Would you please return the lines of the material that contain the word "APERTURE"?

-------- INPUT MATERIAL --------

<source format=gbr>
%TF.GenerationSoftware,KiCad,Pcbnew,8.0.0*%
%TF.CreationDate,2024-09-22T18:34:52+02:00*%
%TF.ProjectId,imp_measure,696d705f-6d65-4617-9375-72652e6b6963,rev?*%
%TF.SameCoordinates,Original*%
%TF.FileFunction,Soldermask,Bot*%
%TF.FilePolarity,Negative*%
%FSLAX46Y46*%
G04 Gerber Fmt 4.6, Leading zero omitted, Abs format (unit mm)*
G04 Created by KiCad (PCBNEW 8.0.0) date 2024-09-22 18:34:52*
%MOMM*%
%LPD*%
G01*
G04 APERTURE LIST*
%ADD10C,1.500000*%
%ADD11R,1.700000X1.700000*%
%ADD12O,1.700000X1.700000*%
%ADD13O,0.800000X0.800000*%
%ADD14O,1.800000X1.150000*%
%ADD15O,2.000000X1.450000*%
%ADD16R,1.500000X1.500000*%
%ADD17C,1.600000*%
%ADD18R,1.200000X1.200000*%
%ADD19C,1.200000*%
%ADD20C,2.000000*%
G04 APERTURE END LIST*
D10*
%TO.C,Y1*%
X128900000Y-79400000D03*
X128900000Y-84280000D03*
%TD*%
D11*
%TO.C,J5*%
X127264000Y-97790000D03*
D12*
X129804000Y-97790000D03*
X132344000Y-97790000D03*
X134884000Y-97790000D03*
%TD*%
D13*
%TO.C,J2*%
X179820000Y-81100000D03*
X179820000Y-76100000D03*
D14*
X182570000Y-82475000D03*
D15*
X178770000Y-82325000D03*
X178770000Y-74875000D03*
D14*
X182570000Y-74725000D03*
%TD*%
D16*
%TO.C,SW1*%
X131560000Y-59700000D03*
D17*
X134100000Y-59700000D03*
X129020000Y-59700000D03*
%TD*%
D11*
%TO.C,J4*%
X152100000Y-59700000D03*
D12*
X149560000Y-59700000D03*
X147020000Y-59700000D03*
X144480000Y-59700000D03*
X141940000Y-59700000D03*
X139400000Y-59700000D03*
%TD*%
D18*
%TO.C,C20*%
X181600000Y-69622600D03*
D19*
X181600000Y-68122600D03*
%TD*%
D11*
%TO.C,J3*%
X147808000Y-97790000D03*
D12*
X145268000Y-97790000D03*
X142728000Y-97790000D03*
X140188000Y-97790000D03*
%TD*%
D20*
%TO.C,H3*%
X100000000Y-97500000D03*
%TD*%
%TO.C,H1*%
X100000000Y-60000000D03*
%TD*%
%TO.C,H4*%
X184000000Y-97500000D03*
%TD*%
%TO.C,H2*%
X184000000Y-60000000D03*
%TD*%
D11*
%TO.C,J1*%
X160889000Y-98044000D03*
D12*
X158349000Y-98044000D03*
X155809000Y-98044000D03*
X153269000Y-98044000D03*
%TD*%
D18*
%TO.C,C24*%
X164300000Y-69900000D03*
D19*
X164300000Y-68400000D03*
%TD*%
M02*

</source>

--------
-------- INPUT MATERIAL --------

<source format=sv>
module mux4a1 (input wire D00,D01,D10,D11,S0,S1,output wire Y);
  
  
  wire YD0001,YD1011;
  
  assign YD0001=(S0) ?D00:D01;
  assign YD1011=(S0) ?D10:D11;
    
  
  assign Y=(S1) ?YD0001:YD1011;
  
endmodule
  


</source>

--------

TASK OUTPUT —
G04 APERTURE LIST*
G04 APERTURE END LIST*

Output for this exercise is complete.